### Data provided
• • •

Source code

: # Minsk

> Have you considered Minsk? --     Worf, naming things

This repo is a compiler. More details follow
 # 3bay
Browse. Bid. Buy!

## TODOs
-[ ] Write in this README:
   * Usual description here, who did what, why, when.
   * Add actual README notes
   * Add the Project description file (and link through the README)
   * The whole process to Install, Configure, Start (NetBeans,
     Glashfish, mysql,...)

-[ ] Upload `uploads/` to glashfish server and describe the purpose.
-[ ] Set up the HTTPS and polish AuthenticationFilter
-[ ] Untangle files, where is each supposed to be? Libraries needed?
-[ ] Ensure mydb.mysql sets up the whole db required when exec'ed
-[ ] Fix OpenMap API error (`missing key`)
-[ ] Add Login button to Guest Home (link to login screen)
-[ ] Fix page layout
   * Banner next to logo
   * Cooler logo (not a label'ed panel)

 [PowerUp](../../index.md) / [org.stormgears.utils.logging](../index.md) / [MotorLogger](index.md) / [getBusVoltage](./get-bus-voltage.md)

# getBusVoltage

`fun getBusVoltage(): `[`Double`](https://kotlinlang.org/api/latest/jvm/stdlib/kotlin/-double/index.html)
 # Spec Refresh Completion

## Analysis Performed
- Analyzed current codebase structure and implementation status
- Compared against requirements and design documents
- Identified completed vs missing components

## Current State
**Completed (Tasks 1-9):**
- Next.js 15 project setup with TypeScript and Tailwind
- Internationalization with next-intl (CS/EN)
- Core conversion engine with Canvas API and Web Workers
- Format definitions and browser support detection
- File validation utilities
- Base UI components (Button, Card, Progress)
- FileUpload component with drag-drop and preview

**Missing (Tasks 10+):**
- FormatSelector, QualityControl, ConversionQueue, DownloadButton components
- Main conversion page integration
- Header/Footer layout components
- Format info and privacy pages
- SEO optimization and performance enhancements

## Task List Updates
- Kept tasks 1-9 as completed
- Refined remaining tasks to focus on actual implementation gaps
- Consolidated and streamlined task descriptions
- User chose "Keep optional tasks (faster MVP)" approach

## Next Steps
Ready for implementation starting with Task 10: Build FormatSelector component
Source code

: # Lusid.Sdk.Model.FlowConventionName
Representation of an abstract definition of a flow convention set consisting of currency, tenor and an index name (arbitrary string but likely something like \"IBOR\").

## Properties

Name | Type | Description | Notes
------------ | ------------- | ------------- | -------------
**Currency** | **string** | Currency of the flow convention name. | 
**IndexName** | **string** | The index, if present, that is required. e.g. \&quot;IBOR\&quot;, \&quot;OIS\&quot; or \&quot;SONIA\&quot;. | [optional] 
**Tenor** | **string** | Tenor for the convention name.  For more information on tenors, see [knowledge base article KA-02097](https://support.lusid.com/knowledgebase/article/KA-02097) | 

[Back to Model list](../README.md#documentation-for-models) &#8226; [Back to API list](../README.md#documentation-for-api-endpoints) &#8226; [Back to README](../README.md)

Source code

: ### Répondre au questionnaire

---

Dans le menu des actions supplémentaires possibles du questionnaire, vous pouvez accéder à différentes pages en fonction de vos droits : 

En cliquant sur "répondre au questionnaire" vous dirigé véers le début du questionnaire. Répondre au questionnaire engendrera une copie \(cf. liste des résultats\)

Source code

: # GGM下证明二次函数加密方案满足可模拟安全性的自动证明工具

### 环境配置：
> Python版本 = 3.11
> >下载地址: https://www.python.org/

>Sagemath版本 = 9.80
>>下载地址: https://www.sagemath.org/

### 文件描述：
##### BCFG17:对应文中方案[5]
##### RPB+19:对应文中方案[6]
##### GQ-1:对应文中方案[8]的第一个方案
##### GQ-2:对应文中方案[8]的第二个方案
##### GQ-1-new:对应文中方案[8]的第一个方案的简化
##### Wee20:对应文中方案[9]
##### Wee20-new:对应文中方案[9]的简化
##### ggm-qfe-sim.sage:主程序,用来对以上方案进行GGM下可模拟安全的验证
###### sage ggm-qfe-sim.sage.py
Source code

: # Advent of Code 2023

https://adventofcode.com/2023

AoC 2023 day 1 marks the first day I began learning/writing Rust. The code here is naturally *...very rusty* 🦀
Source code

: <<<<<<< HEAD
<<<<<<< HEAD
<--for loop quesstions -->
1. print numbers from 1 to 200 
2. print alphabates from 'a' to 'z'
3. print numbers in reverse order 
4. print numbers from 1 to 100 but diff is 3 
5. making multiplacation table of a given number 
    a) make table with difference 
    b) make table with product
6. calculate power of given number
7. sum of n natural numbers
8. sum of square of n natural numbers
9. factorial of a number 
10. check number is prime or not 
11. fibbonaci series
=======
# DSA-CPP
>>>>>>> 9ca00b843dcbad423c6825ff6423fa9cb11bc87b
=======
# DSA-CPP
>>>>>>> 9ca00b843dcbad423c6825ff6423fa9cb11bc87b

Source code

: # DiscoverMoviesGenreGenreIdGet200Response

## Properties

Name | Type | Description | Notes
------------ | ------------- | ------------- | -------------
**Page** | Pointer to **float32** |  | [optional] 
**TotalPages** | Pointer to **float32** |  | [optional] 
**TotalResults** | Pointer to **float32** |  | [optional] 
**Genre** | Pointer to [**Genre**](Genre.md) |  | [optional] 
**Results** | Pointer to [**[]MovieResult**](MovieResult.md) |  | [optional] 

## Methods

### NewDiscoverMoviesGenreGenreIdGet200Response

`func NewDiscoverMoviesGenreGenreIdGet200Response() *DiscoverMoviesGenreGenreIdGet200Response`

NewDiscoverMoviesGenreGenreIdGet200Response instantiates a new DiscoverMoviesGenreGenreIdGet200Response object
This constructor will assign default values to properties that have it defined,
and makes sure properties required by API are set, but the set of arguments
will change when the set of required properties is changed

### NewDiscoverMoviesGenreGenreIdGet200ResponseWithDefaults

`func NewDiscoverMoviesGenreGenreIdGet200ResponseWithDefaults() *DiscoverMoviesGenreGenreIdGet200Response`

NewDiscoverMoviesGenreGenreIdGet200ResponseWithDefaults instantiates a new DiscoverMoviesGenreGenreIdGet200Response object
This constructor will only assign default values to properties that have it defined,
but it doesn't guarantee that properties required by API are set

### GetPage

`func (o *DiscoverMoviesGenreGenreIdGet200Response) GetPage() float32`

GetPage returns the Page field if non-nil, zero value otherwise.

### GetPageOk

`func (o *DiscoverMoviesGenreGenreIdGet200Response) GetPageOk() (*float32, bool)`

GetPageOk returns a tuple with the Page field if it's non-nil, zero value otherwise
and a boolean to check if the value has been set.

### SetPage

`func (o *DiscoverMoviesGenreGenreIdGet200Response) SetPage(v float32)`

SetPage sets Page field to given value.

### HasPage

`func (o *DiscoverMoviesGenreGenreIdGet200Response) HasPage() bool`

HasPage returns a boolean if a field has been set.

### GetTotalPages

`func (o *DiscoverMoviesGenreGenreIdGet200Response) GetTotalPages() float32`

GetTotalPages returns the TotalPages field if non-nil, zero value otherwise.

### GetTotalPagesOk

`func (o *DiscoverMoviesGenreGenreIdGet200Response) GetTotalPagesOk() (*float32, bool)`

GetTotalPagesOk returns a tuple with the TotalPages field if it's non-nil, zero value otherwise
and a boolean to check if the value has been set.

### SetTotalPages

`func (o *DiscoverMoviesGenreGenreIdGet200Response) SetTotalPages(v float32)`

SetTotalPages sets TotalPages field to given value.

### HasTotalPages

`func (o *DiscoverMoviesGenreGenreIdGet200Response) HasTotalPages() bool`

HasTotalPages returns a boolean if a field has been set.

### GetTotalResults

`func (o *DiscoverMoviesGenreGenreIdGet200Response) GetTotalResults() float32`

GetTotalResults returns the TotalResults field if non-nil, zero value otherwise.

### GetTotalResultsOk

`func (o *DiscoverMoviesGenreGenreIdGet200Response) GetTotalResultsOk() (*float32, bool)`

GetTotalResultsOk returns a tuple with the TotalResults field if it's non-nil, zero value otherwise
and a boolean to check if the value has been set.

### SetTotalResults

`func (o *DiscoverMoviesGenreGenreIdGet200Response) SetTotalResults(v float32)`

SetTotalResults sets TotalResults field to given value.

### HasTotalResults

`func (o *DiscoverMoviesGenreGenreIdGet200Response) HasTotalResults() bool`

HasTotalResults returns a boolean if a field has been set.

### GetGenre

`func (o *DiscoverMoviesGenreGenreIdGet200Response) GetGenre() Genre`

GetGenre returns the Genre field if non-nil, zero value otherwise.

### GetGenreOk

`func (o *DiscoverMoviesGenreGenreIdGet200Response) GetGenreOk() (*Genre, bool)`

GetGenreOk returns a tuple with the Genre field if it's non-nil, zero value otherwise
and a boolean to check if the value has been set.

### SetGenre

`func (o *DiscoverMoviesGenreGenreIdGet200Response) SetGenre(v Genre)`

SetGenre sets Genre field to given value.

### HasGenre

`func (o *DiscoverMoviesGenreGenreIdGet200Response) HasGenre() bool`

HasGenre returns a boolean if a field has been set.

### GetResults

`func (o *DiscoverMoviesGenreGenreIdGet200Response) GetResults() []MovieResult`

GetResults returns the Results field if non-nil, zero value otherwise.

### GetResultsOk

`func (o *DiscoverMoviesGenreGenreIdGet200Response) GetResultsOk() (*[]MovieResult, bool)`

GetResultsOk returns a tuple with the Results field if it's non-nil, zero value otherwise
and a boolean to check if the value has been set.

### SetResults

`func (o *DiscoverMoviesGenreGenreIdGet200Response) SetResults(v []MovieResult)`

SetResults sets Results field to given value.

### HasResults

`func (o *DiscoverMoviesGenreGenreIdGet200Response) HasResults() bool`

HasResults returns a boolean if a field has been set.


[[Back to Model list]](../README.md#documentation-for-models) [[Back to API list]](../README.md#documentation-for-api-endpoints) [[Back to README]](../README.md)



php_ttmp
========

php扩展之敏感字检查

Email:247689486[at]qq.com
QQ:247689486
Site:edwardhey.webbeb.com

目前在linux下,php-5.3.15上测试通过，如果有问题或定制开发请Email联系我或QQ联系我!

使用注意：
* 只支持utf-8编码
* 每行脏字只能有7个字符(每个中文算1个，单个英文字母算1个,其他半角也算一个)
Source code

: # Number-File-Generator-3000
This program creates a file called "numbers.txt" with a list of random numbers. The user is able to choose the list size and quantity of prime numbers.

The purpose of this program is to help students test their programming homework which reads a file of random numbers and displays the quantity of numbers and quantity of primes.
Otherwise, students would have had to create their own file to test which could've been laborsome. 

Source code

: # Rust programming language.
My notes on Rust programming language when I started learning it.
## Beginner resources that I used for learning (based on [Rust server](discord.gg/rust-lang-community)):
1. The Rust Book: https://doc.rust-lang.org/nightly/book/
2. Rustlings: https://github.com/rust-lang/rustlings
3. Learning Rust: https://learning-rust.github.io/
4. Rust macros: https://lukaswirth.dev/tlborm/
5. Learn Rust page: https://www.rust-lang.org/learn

• • •

### Exercise description
Using the data above, print exactly the lines from the line that contains "10. check number is prime or not" through the line that contains "NewDiscoverMoviesGenreGenreIdGet200Response instantiates a", with both included.

### Exercise response
10. check number is prime or not 
11. fibbonaci series
=======
# DSA-CPP
>>>>>>> 9ca00b843dcbad423c6825ff6423fa9cb11bc87b
=======
# DSA-CPP
>>>>>>> 9ca00b843dcbad423c6825ff6423fa9cb11bc87b

Source code

: # DiscoverMoviesGenreGenreIdGet200Response

## Properties

Name | Type | Description | Notes
------------ | ------------- | ------------- | -------------
**Page** | Pointer to **float32** |  | [optional] 
**TotalPages** | Pointer to **float32** |  | [optional] 
**TotalResults** | Pointer to **float32** |  | [optional] 
**Genre** | Pointer to [**Genre**](Genre.md) |  | [optional] 
**Results** | Pointer to [**[]MovieResult**](MovieResult.md) |  | [optional] 

## Methods

### NewDiscoverMoviesGenreGenreIdGet200Response

`func NewDiscoverMoviesGenreGenreIdGet200Response() *DiscoverMoviesGenreGenreIdGet200Response`

NewDiscoverMoviesGenreGenreIdGet200Response instantiates a new DiscoverMoviesGenreGenreIdGet200Response object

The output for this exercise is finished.